I gasp new air into my scorching lungs. The anger in his eyes is now replaced with shock and pain. Blood pours from his neck and drips down onto my face. His hands leave my neck and slowly lift up to his own. He touches the serrated blade in his throat. I push him off my stomach and his heavy body rolls onto the floor.
I jump to my feet and stand over him. His body has started to convulse and his limbs are shaking. His chest rises and falls with quick, panicked breaths. I watch as crimson blood pours down the side of his neck, soaking the white area rug.
As he looks up at me, his eyes fill with the type of fear you must feel when you know you’re about to die, when you know there is no way you can possibly fight back or live through this. A tear runs down his cheek and his mouth trembles. The shaking grows more violent. The blood pours faster, heavier. His eyes stay locked on mine, glassy and pleading for help.
I thought I’d feel some sort of pleasure as I watched a man who wanted to murder my parents die in front of me. I thought I’d get some sort of satisfaction watching the light fade from his eyes. But I don’t. I don’t feel pity or sadness either. I feel nothing, and as I watch him shake, I just want it to be over. I just want this to end. I reach around my waist and pull my pistol out from the back of my pants. I wrap my finger around the metal. I’ve held this type of gun a thousand times, but it somehow seems heavier in my hands now. Maybe because I’m light-headed—weakened from the fight—or maybe it’s because I know that once I pull the trigger, I will always be a killer. I will always have someone else’s blood on my hands.
Bang. The shot forces my body back. The bullet strikes him in the temple. The shaking stops. The hand he held at his neck falls to the ground. I stand there, my arms stretched in front of my body, my pistol still pointed straight ahead. I watch as blood streaks down his cheek from the bullet hole in his skull. His shallow breaths have ceased and I know he is dead.

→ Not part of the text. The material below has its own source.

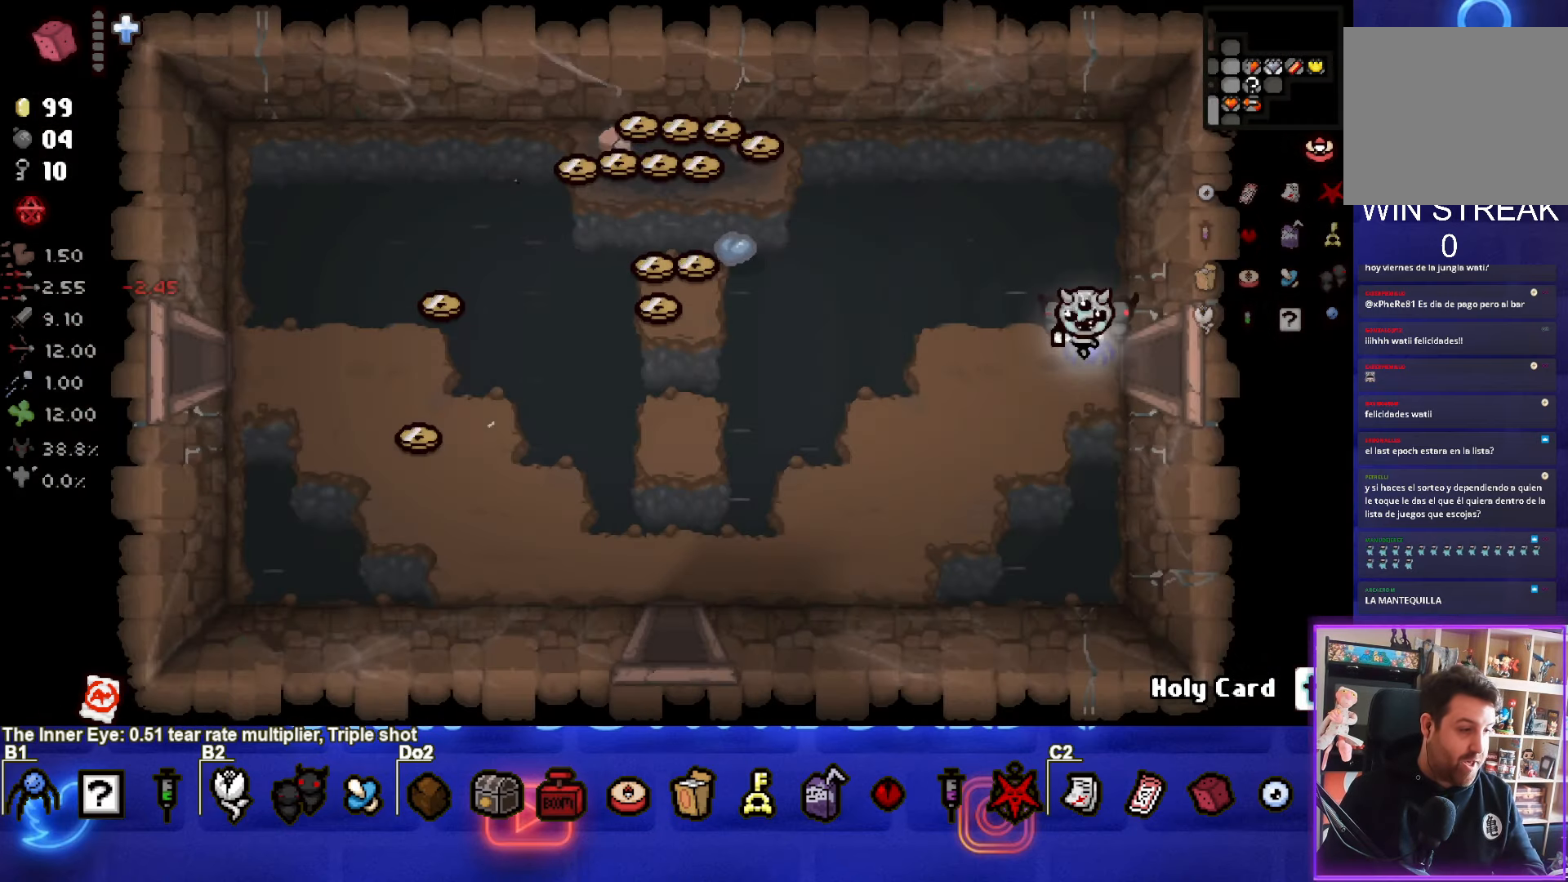
{"buttons": [], "left_stick": "center", "events": [[17, "START", "up"]]}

My fingertips cautiously reach for the skin on my neck where his strong hands used to be. It stings. I pull my hands away, tuck my pistol into the back of my pants, step over the dead body, and pick my M4 up off the floor. I stand at the open door, lean my body against the door frame and listen.
I hear a struggle down the hall, and then someone yelling in pain.
Luke. I sidestep down the hall, my gun pointed in front of me, and follow the sound. Another grunt, a strike, someone loses their breath, a body falls.
I peer around the wall and Luke is down on the ground, a man straddling him on either side. Luke’s fist makes contact with the man’s jaw. Tiny droplets of blood splatter from his busted lip, dotting the cream walls.